» Items:

'''

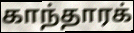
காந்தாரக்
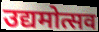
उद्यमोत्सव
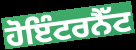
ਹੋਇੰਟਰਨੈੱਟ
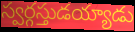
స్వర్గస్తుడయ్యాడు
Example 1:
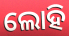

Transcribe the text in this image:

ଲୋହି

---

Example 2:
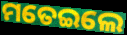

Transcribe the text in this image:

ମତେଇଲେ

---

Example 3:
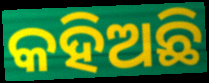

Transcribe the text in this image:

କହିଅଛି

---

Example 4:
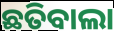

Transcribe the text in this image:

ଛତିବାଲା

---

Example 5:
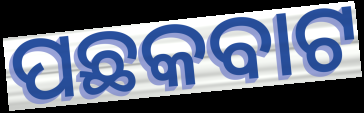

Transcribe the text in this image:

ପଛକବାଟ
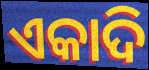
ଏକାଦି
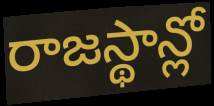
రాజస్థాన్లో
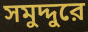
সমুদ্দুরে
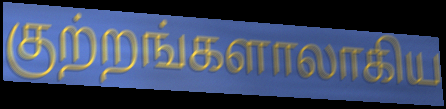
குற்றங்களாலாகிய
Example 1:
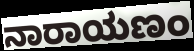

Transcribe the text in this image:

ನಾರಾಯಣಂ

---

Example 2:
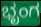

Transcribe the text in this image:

'''

» The request: Locate each line in the data above that contains the string "Example" and copy those lines out. Case counts.

» Correct answer:
Example 1:
Example 2:
Example 3:
Example 4:
Example 5:
Example 1:
Example 2:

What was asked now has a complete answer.